By Sharon Gomez
It’s hard to believe that a website, which began as a “hot or not” list for Harvard students has now become one of the most influential and controversial social media platforms of the day. In 2003, Facemash allowed visitors to compare two student pictures side-by-side and decide who was more attractive. In 2018, Facebook connects more than 2.2 billion people, a global nation that reshaped political campaigns, the advertising business, and daily life as we know it.
But this success is not without its scandal. In that same year, Facebook saw the Cambridge Analytica fiasco, political manipulation, proliferation of fake news, and heavy data breaches. Mark Zuckerberg, its founder, continues to say he’s sorry and insists that the company can do better. However, data transfer for value is Facebook’s business model and security and privacy directly contradict that model. The reason why Facebook had more than a 90% share of growth in the digital advertising space in 2017 is because they have a 360-view of user activity. Protecting private data is contrary to Facebook’s whole reason for being. As long as Zuckerberg chooses profit over data security, it is not in the public interest for Facebook to self-regulate.
In Britain, Facebook has become third only to the BBC and ITV as a source of news and this is worrying considering the role they play in the spread of disinformation, particularly during election season. Facebook has essentially put democracy at risk by allowing voters to be targeted with fake news and personalised “dark adverts” from anonymous actors. In addition, one of the most important advantages Facebook has over traditional advertising media is the compilation of “shadow profiles” which contain all the information that other users and data collectors have supplied about Facebook users. Internal emails show that the company goes to great lengths to acquire such data and that it is kept secret from their subjects.
Recognising this, a House of Commons committee has called for Facebook to be regulated in the same way a media company is regulated so that it would face the same strict advertising regulations that govern television, print, and other media types.
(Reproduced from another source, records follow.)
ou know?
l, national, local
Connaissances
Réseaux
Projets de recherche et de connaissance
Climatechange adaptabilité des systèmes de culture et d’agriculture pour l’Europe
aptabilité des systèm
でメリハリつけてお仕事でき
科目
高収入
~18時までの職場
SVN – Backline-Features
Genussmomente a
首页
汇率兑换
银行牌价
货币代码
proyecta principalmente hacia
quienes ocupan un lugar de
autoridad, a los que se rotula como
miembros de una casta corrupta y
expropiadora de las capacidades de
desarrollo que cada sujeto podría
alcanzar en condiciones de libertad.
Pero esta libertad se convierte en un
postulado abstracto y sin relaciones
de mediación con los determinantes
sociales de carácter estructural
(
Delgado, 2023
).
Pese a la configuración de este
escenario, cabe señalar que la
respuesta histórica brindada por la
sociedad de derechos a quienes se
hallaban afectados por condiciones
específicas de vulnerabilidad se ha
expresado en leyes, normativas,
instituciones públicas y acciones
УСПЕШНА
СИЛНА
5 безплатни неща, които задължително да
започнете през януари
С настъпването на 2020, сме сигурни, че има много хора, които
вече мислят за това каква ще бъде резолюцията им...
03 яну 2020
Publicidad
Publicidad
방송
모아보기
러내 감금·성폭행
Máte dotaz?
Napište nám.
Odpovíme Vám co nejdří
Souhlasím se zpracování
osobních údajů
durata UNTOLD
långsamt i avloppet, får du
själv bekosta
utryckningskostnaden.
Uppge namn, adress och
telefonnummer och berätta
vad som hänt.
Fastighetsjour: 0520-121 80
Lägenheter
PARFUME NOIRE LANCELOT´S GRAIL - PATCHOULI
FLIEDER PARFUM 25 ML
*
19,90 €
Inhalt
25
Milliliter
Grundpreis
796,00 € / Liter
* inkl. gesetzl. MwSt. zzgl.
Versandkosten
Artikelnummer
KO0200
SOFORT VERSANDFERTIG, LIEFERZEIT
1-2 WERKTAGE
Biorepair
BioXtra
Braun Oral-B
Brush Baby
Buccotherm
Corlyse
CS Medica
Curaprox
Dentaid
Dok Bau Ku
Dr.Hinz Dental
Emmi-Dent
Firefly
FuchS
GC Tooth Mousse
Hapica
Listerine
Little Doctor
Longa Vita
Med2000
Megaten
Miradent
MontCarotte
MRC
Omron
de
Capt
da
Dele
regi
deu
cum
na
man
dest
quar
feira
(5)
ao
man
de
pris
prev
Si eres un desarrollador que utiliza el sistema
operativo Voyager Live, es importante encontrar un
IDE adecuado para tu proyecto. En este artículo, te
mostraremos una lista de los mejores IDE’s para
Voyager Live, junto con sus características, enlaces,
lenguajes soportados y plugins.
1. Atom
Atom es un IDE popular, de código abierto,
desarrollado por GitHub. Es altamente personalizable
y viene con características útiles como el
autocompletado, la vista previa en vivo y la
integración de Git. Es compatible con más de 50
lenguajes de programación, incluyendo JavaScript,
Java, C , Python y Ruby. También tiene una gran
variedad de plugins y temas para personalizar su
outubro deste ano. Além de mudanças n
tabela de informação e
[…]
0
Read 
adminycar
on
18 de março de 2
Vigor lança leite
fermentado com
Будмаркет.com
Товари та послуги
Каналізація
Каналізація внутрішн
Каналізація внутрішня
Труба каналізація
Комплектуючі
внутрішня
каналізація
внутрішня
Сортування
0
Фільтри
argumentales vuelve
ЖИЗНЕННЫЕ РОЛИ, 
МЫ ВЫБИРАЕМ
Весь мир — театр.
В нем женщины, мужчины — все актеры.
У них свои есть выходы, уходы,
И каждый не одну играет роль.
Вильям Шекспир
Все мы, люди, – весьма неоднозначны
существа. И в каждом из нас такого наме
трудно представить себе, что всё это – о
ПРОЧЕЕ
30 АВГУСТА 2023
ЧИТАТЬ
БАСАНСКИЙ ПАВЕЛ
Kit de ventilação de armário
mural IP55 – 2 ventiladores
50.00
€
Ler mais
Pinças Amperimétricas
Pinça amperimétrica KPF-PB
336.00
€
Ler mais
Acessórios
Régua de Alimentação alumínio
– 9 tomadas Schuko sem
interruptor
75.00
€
The Committee’s recommendations include a compulsory Code of Ethics for tech companies, an independent regulator with powers to launch legal action against companies breaching code, and a tax on tech companies in the UK to support this new regulator. The Committee also found that British election laws were not “fit for purpose” and were vulnerable to interference by hostile foreign actors. For example, evidence indicates that an organisation called the Mainstream Network urged voters to lobby their MP to support a no-deal Brexit and the law does not require such actors to identify themselves. Current legislation falls woefully short and needs to be updated, but as is usually the case, policy and law are slow to change.
Full Fact, a UK fact-checking organisation, said it welcomed the Committee’s recommendations and made suggestions for an overhaul of current election and political advertising rules fit for the digital age. These include (1) having a public database of online political advertisements, provided in real time, with full information on content targeting, reach and spend and (2) the creation of the aforementioned Code of Ethics in a transparent way that involves the public – not just tech companies and the government.
Facebook has been labelled as “digital gangsters” and it is clear that the era of self-regulation for tech companies must end immediately. But unless swift and strict action is taken against Zuckerberg and his company, they’ll always consider themselves to be ahead of and beyond the law.